As the number of electric scooter-related public insurance claims climbs, some employees are being told to undertake "risk assessment" before scooting around during work hours.
There have been 408 public insurance claims for injuries caused by electric scooters since US-based Lime E Scooters launched in Auckland and Christchurch in October. Lime also launched in Lower Hutt on Friday.
The scooters' popularity has prompted engineering and management consultancy business Beca to look at employees' use of them for transport during work hours.
Employees who wanted to use electric scooters for work had to complete a "risk assessment", managing director Darryl-Lee Wendelborn said.
The assessments would then be reviewed by their manager.
"As our transport systems evolve in our cities to full multi-modal systems, we are keen to support our people in safe and sustainable transport choices," Wendelborn said.
While Beca was the only company contacted by the Weekend Herald with a set risk assessment process, they aren't the only employer to urge staff to be careful.
The Accident Compensation Corporation (ACC) has encouraged its workers to "assess and manage the risk themselves".
"For our people to effectively manage the risk of Lime scooters or other ride-share bikes they would need to have had previous experience, appropriate clothing and protective wear (particularly a helmet), have checked out the route to ensure it is appropriate to the mode of travel and the weather needs to be cooperative," head of health, safety and wellbeing Shirlene Vautier said.
Vautier added the "spontaneous pick-up/drop/off" nature of hire transport meant it was unlikely for these controls to be in place.
Employees were expected to be able to accurately judge the risks themselves, she said.
According to figures on public injuries provided by ACC, an average six people injured themselves using Lime scooters every day.
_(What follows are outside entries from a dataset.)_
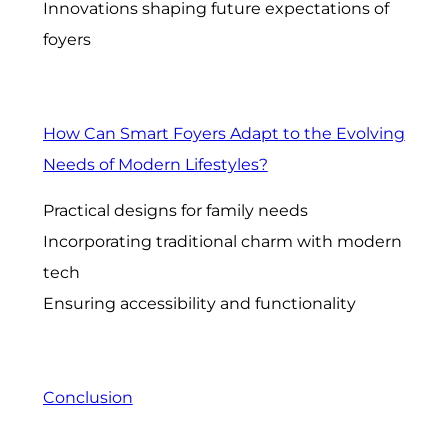
Innovations shaping future expectations of
foyers
How Can Smart Foyers Adapt to the Evolving
Needs of Modern Lifestyles?
Practical designs for family needs
Incorporating traditional charm with modern
tech
Ensuring accessibility and functionality
Conclusion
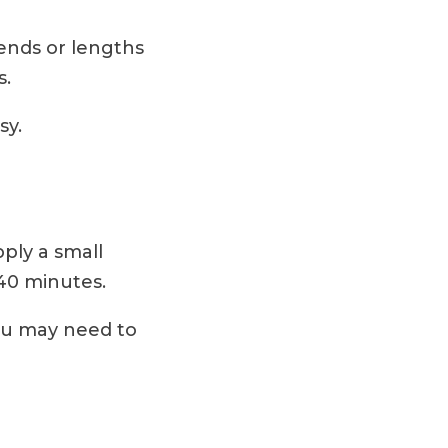
 ends or lengths
s.
sy.
pply a small
 40 minutes.
ou may need to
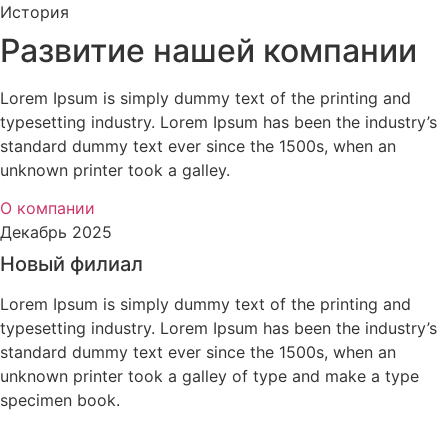
История
Развитие нашей компании
Lorem Ipsum is simply dummy text of the printing and
typesetting industry. Lorem Ipsum has been the industry’s
standard dummy text ever since the 1500s, when an
unknown printer took a galley.
О компании
Декабрь 2025
Новый филиал
Lorem Ipsum is simply dummy text of the printing and
typesetting industry. Lorem Ipsum has been the industry’s
standard dummy text ever since the 1500s, when an
unknown printer took a galley of type and make a type
specimen book.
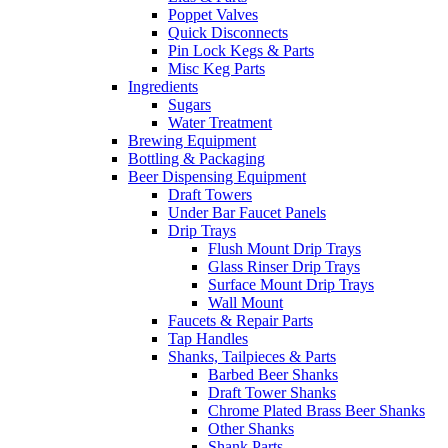
Poppet Valves
Quick Disconnects
Pin Lock Kegs & Parts
Misc Keg Parts
Ingredients
Sugars
Water Treatment
Brewing Equipment
Bottling & Packaging
Beer Dispensing Equipment
Draft Towers
Under Bar Faucet Panels
Drip Trays
Flush Mount Drip Trays
Glass Rinser Drip Trays
Surface Mount Drip Trays
Wall Mount
Faucets & Repair Parts
Tap Handles
Shanks, Tailpieces & Parts
Barbed Beer Shanks
Draft Tower Shanks
Chrome Plated Brass Beer Shanks
Other Shanks
Shank Parts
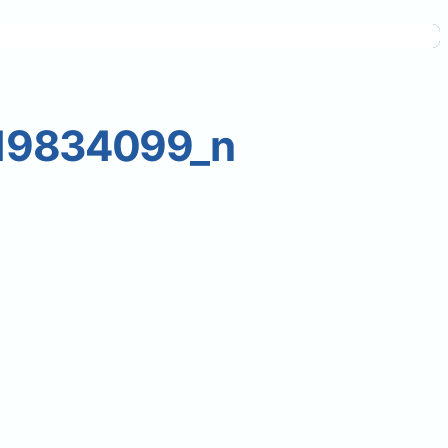
19834099_n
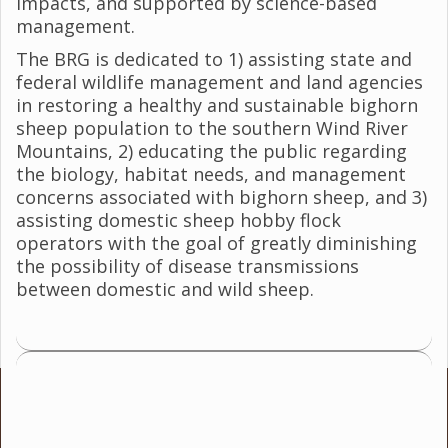
impacts, and supported by science-based
management.
The BRG is dedicated to 1) assisting state and
federal wildlife management and land agencies
in restoring a healthy and sustainable bighorn
sheep population to the southern Wind River
Mountains, 2) educating the public regarding
the biology, habitat needs, and management
concerns associated with bighorn sheep, and 3)
assisting domestic sheep hobby flock
operators with the goal of greatly diminishing
the possibility of disease transmissions
between domestic and wild sheep.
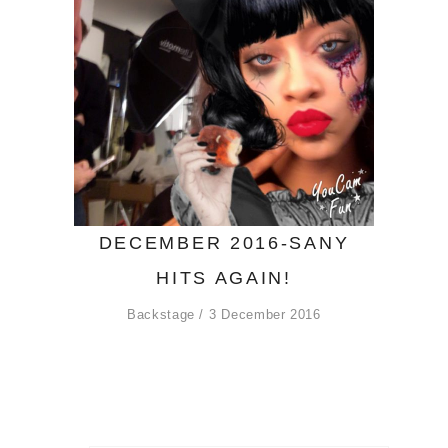
DECEMBER 2016-SANY
HITS AGAIN!
Backstage
3 December 2016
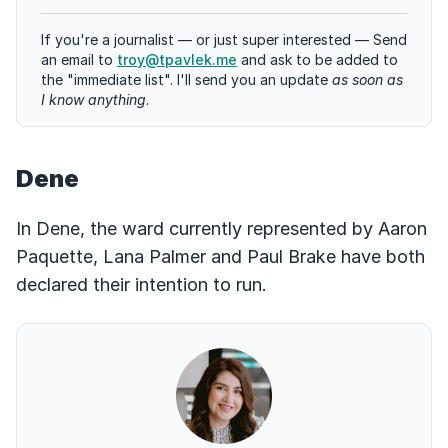
If you're a journalist — or just super interested — Send
an email to
troy@tpavlek.me
and ask to be added to
the "immediate list". I'll send you an update
as soon as
I know anything
.
Dene
In Dene, the ward currently represented by Aaron
Paquette, Lana Palmer and Paul Brake have both
declared their intention to run.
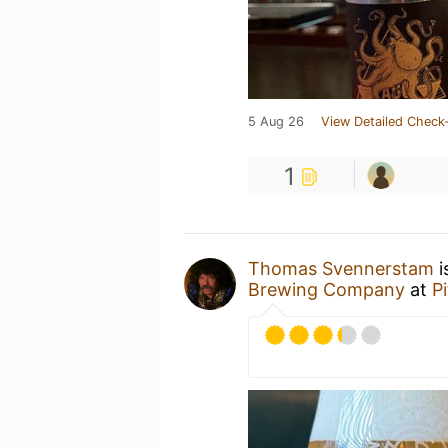
5 Aug 26
View Detailed Check-
1
Thomas Svennerstam
i
Brewing Company
at
P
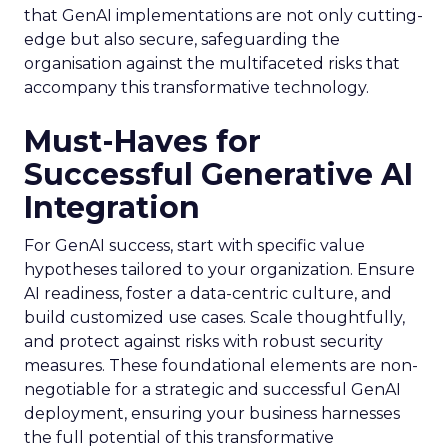
that GenAI implementations are not only cutting-
edge but also secure, safeguarding the
organisation against the multifaceted risks that
accompany this transformative technology.
Must-Haves for
Successful Generative AI
Integration
For GenAI success, start with specific value
hypotheses tailored to your organization. Ensure
AI readiness, foster a data-centric culture, and
build customized use cases. Scale thoughtfully,
and protect against risks with robust security
measures. These foundational elements are non-
negotiable for a strategic and successful GenAI
deployment, ensuring your business harnesses
the full potential of this transformative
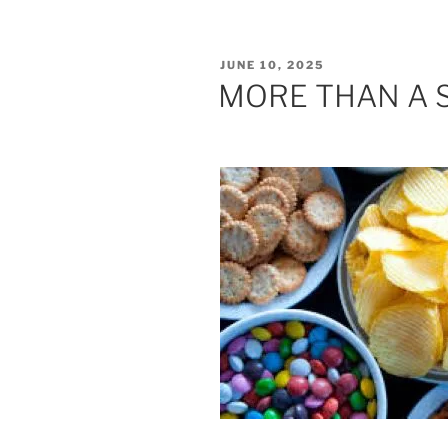
POSTED
JUNE 10, 2025
ON
MORE THAN A 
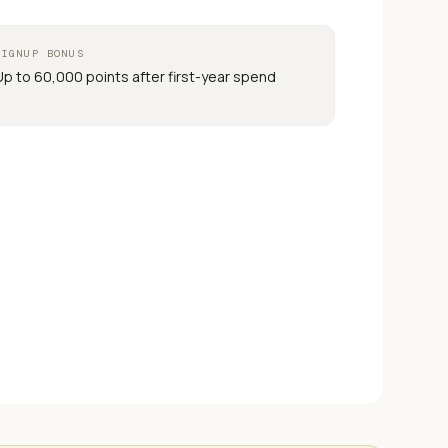
SIGNUP BONUS
Up to 60,000 points after first-year spend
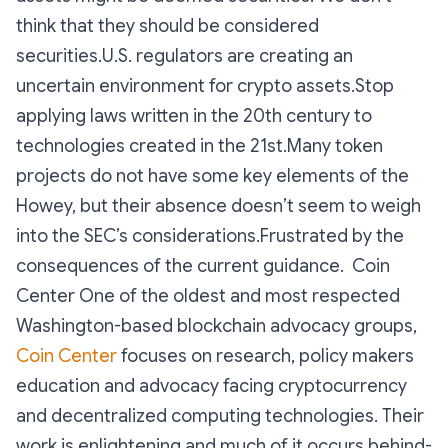
think that they should be considered
securities.U.S. regulators are creating an
uncertain environment for crypto assets.Stop
applying laws written in the 20th century to
technologies created in the 21st.Many token
projects do not have some key elements of the
Howey, but their absence doesn’t seem to weigh
into the SEC’s considerations.Frustrated by the
consequences of the current guidance. Coin
Center One of the oldest and most respected
Washington-based blockchain advocacy groups,
Coin Center
focuses on research, policy makers
education and advocacy facing cryptocurrency
and decentralized computing technologies. Their
work is enlightening and much of it occurs behind-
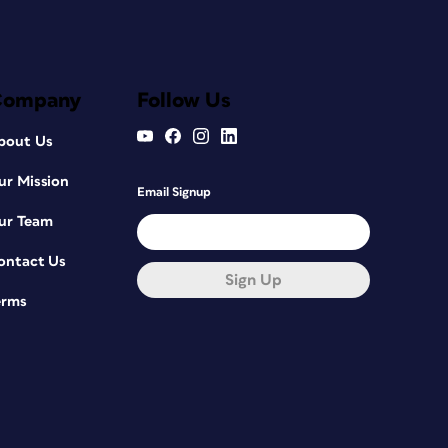
Company
Follow Us
bout Us
ur Mission
Email Signup
ur Team
ontact Us
Sign Up
erms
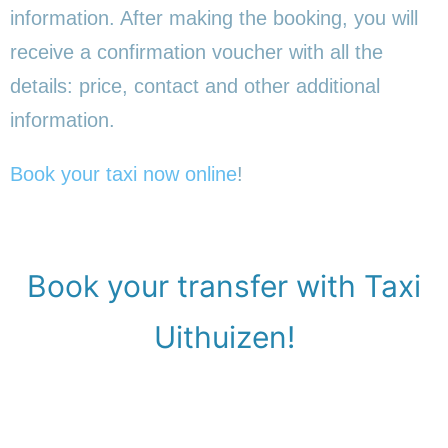
information. After making the booking, you will
receive a confirmation voucher with all the
details: price, contact and other additional
information.
Book your taxi now online
!
Book your transfer with Taxi
Uithuizen!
The corporation had received 251 claims related to injuries in Auckland between October 14 and December 12 and 141 in Christchurch - the two cities where Lime has launched its services.
Punters riding electric scooters in different locations around the country accounted for 16 further claims.
The nature of injuries ranged from bumps, bruises, fractures, dislocations and dental damage.
Auckland Council was looking to crack down on e-scooter safety with the hopes of introducing a speed limit, helmets and police enforcement.